Jesse Mazer writes:
> Hal Finney wrote:
> >I imagine that multiple universes could exist, a la Schmidhuber's ensemble
> >or Tegmark's level 4 multiverse. Time does not play a special role in
> >the descriptions of these universes.
>
> Doesn't Schmidhuber consider only universes that are the results of
> computations? Can't we consider any computation as having an intrinsic
> "causal structure"? How would it be possible to write an algorithm that
> describes a "Life" universe where there's no time, where the t-axis is
> replaced by a z-axis, for example?
Well, you could just replace the letter t with the letter z, but of course
that wouldn't change the underlying nature of things. You might well
say that there was still a time axis, just that it had a different name.
But the bigger question is whether the order in which a universe is
computed must match the concept of "time" within that universe. It is
true that for universes like ours, it seems difficult to compute them
in any way other than starting at the past and working our way into
the future. In that case, the order of computation is the same as the
within-universe time axis.
However it might be dangerous to generalize and to assume that this is
always the case, or that one can go so far as to define the concept of
time within a universe to be the order in which things were computed.
It is not difficult to come up with universes that can be computed in
a different order than the "natural" within-universe direction of time.
Even our own universe appears to be time-symmetric at the micro-scale.
The only reason we have an arrow of time is apparently because the
universe was created in a special low-entropy state. A universe without
such a special state at one end could be computed in either direction.
Or we could start in the middle and compute forward and backward from
that point. Or maybe we could even compute it sideways, taking a
particular timelike line as the "initial conditions".
Further, in our own universe there appears to be quite a bit of ambiguity
about time ordering, and many different computational strategies will
work equally well. Relativity theory shows that events either have a
timelike separation, in which case it is clear which one is in the past,
or a spacelike separation, which makes it ambiguous which one is farther
in the past.
It was suggested here a while back that a Life universe could be
computed using an algorithm which ran around somewhat randomly and made
localized changes to cells in order to make them match the Life rules.
Eventually this would converge to a stable and consistent Life universe.
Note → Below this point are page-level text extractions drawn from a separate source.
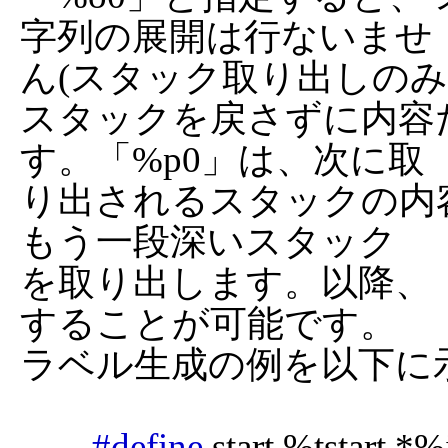
字列の展開は行ないませ

ん(スタック取り出しのみ)
スタックを戻さずに内容だ
す。「%p0」は、次に取

り出されるスタックの内容
もう一段深いスタック

を取り出します。以降、「
することが可能です。

ラベル生成の例を以下に示
#define
 start %tstart *%i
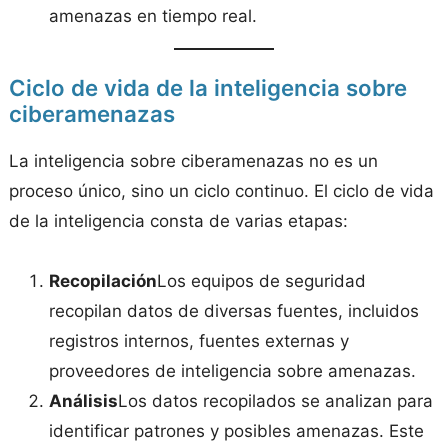
amenazas en tiempo real.
Ciclo de vida de la inteligencia sobre
ciberamenazas
La inteligencia sobre ciberamenazas no es un
proceso único, sino un ciclo continuo. El ciclo de vida
de la inteligencia consta de varias etapas:
Recopilación
Los equipos de seguridad
recopilan datos de diversas fuentes, incluidos
registros internos, fuentes externas y
proveedores de inteligencia sobre amenazas.
Análisis
Los datos recopilados se analizan para
identificar patrones y posibles amenazas. Este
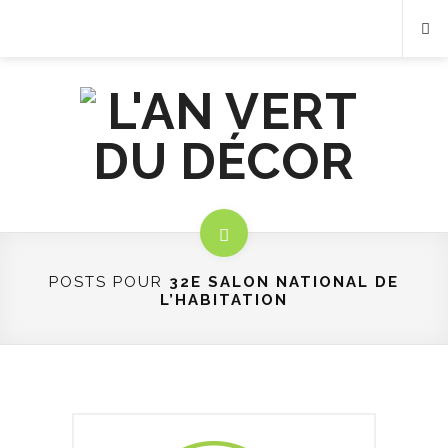
POSTS POUR
32E SALON NATIONAL DE
L’HABITATION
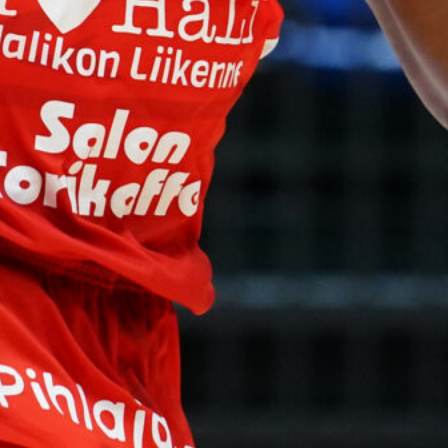
puolustus
rautaa
Tukholmassa
–
harvinaislaatu
inen voitto
Liettuasta
Susiladies nappasi
harvinaislaatuisen voiton
Liettuasta Tukholmassa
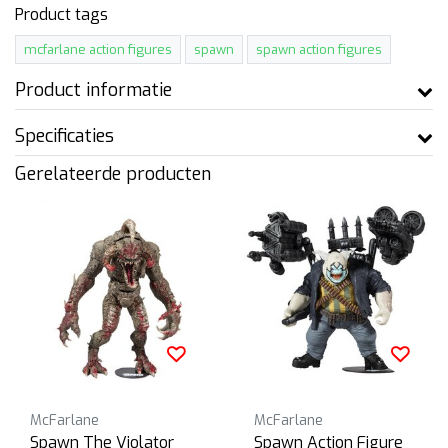
Product tags
mcfarlane action figures
spawn
spawn action figures
Product informatie
Specificaties
Gerelateerde producten
McFarlane
McFarlane
Spawn The Violator
Spawn Action Figure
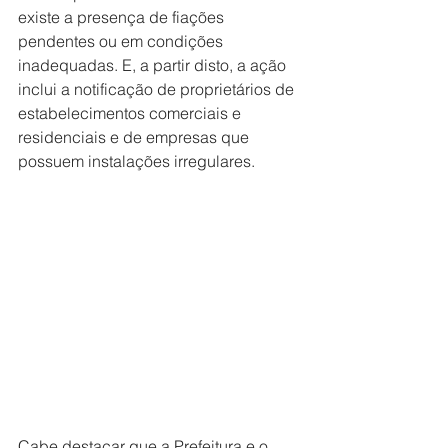
existe a presença de fiações 
pendentes ou em condições 
inadequadas. E, a partir disto, a ação 
inclui a notificação de proprietários de 
estabelecimentos comerciais e 
residenciais e de empresas que 
possuem instalações irregulares.
Cabe destacar que a Prefeitura e o 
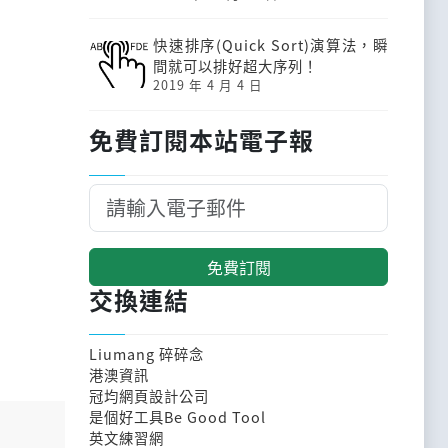
快速排序(Quick Sort)演算法，瞬
間就可以排好超大序列！
2019 年 4 月 4 日
免費訂閱本站電子報
免費訂閱
交換連結
Liumang 碎碎念
港澳資訊
冠均網頁設計公司
是個好工具Be Good Tool
英文練習網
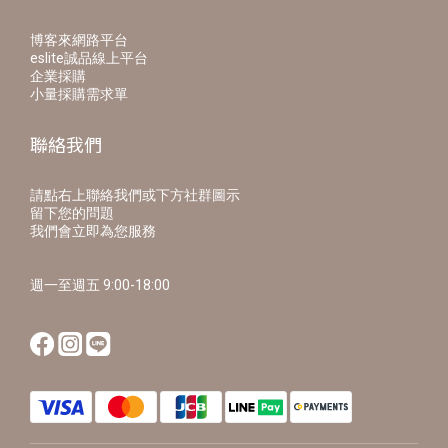
博客來網路平台
eslite誠品線上平台
企業採購
小量採購需求單
聯絡我們
請點右上聯絡我們或下方社群圖示
留下您的問題
我們會立即為您服務
週一至週五 9:00-18:00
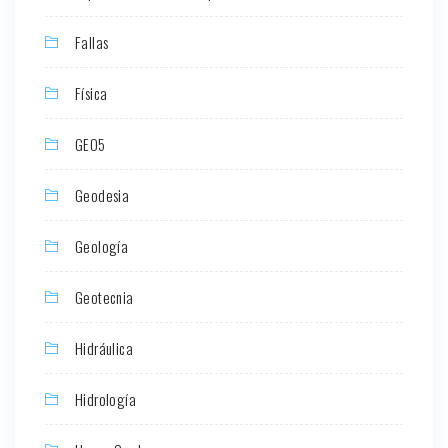
Fallas
Física
GEO5
Geodesia
Geología
Geotecnia
Hidráulica
Hidrología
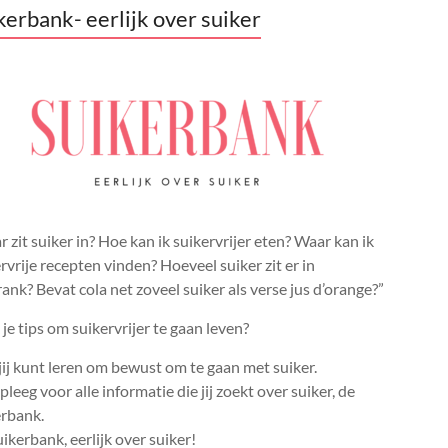
kerbank- eerlijk over suiker
 zit suiker in? Hoe kan ik suikervrijer eten? Waar kan ik
rvrije recepten vinden? Hoeveel suiker zit er in
rank? Bevat cola net zoveel suiker als verse jus d’orange?”
je tips om suikervrijer te gaan leven?
ij kunt leren om bewust om te gaan met suiker.
leeg voor alle informatie die jij zoekt over suiker, de
erbank.
ikerbank, eerlijk over suiker!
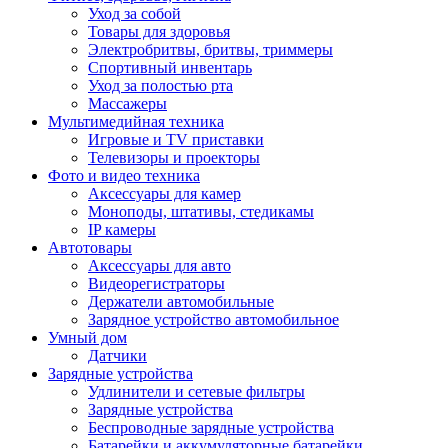
Уход за собой
Товары для здоровья
Электробритвы, бритвы, триммеры
Спортивный инвентарь
Уход за полостью рта
Массажеры
Мультимедийная техника
Игровые и TV приставки
Телевизоры и проекторы
Фото и видео техника
Аксессуары для камер
Моноподы, штативы, стедикамы
IP камеры
Автотовары
Аксессуары для авто
Видеорегистраторы
Держатели автомобильные
Зарядное устройство автомобильное
Умный дом
Датчики
Зарядные устройства
Удлинители и сетевые фильтры
Зарядные устройства
Беспроводные зарядные устройства
Батарейки и аккумуляторные батарейки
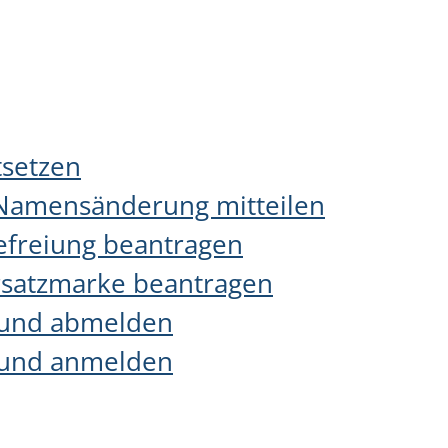
tsetzen
Namensänderung mitteilen
efreiung beantragen
rsatzmarke beantragen
Hund abmelden
Hund anmelden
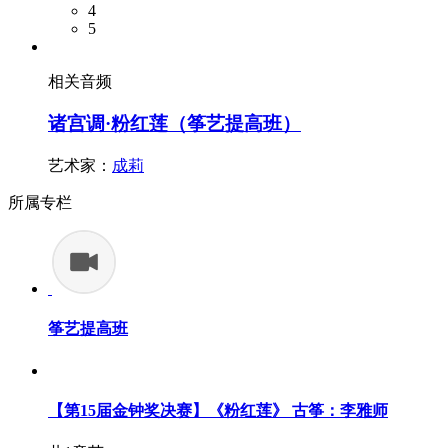
4
5
相关音频
诸宫调·粉红莲（筝艺提高班）
艺术家：
成莉
所属专栏
筝艺提高班
【第15届金钟奖决赛】《粉红莲》 古筝：李雅师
Any observers living in that universe would have a perceived direction
of time that was very different from the actual order in which it was
computed.
However although this is possible, I think it is likely that any
high-measure universe containing observers like us will pretty much
have to be computed in the past-to-future direction of time. That seems
to be the best way to specify a universe like ours with simple initial
conditions, using a simple algorithm. So I imagine that in practice,
for most universes that we are interested in, it will be correct to
identify subjective (within-universe) time with computational ordering.
But this is not true in general.
> >Tegmark in one of his papers considers universes with two or more
> >time dimensions.
>
> If this universe is computable, it can be simulated by an algorithm that can
> run in a universe with only one time dimension. Perhaps the algorithm would
> go back and forth between simulating time increments in different
> directions, like how a regular computer can simulate a parallel computer.
Yes, but there is still a difference between two time dimensions and one,
just as there is a difference between two spatial dimensions and one.
An interesting question is whether there would be any algorithms possible
in a universe with two dimensional time that would run fundamentally
faster than in a universe with one dimensional time. I don't understand
the concept well enough to address that. But if so, a being who evolved
in such a universe might deny that one dimensional time observers could
exist, that such a limited notion of time would be rich enough to support
the computational complexity necessary for life and intelligence to exist.